Liste des tâches:
(1) Relevez tous les enfants d'Augie Steenbeck nommés dans le texte sur Asteroid City.
(2) Poursuivez, s'il vous plaît, le texte sur Asteroid City à la suite de sa dernière phrase.

Texte fourni:
━━━
En ce milieu des années 50, l'animateur d'une émission de télévision en noir et blanc explique le dur labeur de l'écrivain Conrad Earp pour finir d'écrire sa pièce. Deux mois après, Conrad Earp fait la connaissance de Jones Hall, un acteur local qui a forcé sa porte sous prétexte de lui offrir sa glace préférée. Il lui casse un carreau pour laisser l'air entrer quand la fenêtre se grippe. Il lui donne l'idée du personnage d'Augie. La fascination est réciproque ; ils s'embrassent. Earp écrit rapidement le reste de la pièce avec l'aide d'une école de théâtre à laquelle il est associé : la pièce est lancée : elle s'appelle Asteroid City

Asteroid City (87 habitants), une ville minuscule, en plein désert, dans le sud-ouest des États-Unis. Le site est surtout célèbre pour son gigantesque cratère de météorite et son observatoire astronomique à proximité. À quelques kilomètres de là, par-delà les collines, on aperçoit des champignons atomiques provoqués par des essais nucléaires.

La voiture d'Augie Steenbeck est remorquée jusque chez le garagiste. Il est accompagné de Woodrow, son fils adolescent intellectuel et ses trois filles cadettes, Andromède, Pandora et Cassiopé. Le garagiste hésite entre deux pannes, l'une bénigne, l'autre envoyant la voiture à la casse mais c'est finalement une troisième panne qui est repérée. Lorsqu’Augie Steenbeck comprend que sa voiture va être immobilisée un moment, il téléphone à son riche beau-père, l'acariâtre Stanley, lui demandant de venir l'aider à garder ses trois filles. Stanley le convainc de raconter à ses enfants la mort récente de leur mère, qu'Augie leur avait cachée.
━━━
Les données:

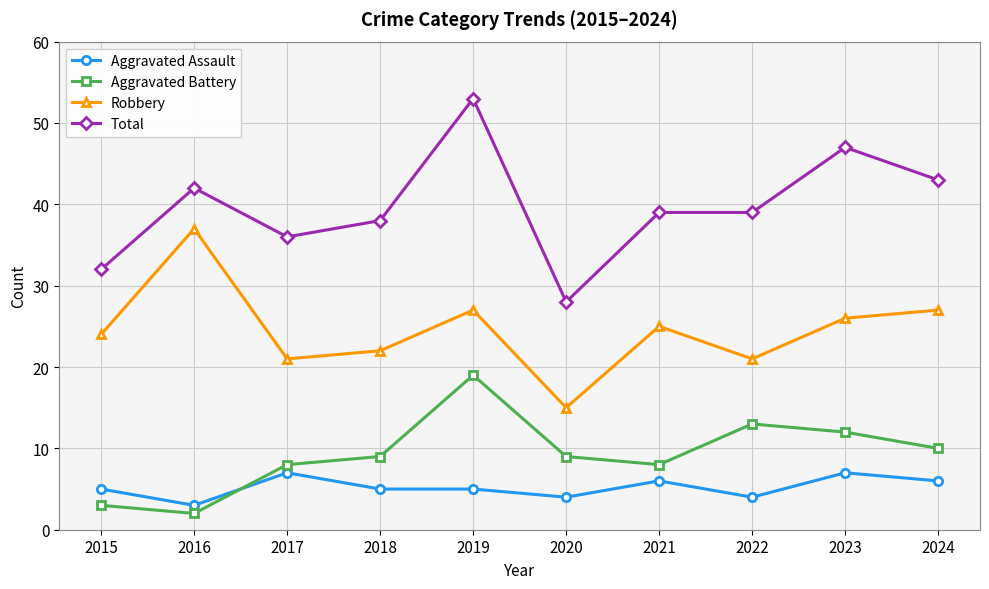

Count the number of categories in the chart.

10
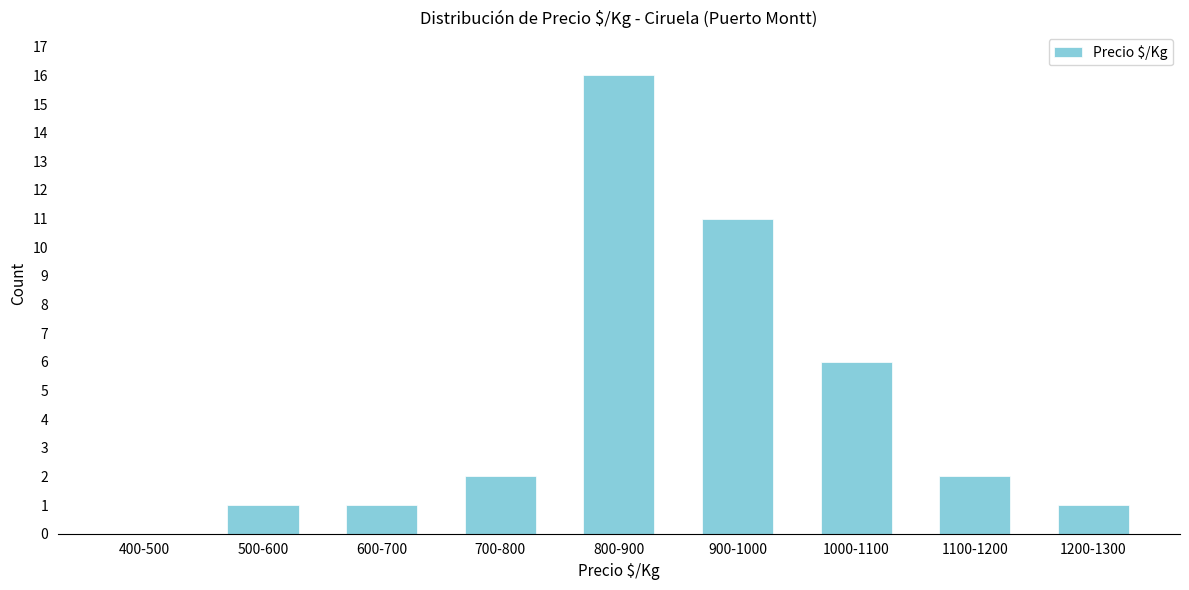

Reading left to right, what are all the values shown in this chart?

400-500=0	500-600=1	600-700=1	700-800=2	800-900=16	900-1000=11	1000-1100=6	1100-1200=2	1200-1300=1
━━━
Vos réponses:
(1) Woodrow, Andromède, Pandora, Cassiopé

(2)
Asteroid city était bien la destination de Augie et de son fils car doit s'y tenir une convention d'astronomie récompensant les jeunes scientifiques les plus inventifs. C’est ainsi que débarquent bientôt après Woodrow quatre autres adolescents : Dinah, Shelly, Clifford, Ricky et leurs parents : la célèbre actrice Midge Campbell, Sandy Borden, J. J. Kellogg, confronté au désir de son fils de toujours vouloir lancer un défi et Roger Cho qui soutient toujours son fils comme lanceur d'alerte. Arrivent aussi en bus June, l'institutrice, à la tête d'un petit groupe d'élèves plus ou moins intéressés par l'astronomie et un groupe de chanteurs country avec à leur tête Montana, le cowboy... Le groupe rate le départ du bus et doit donc rester pour quelques jours. D'autres participants à la convention arrivent : le général cinq étoiles Grif Gibson et l'astronome Dr Hickenlooper. Tous sont hébergés par le gérant de motel local et surveillés par une équipe d'agents secrets.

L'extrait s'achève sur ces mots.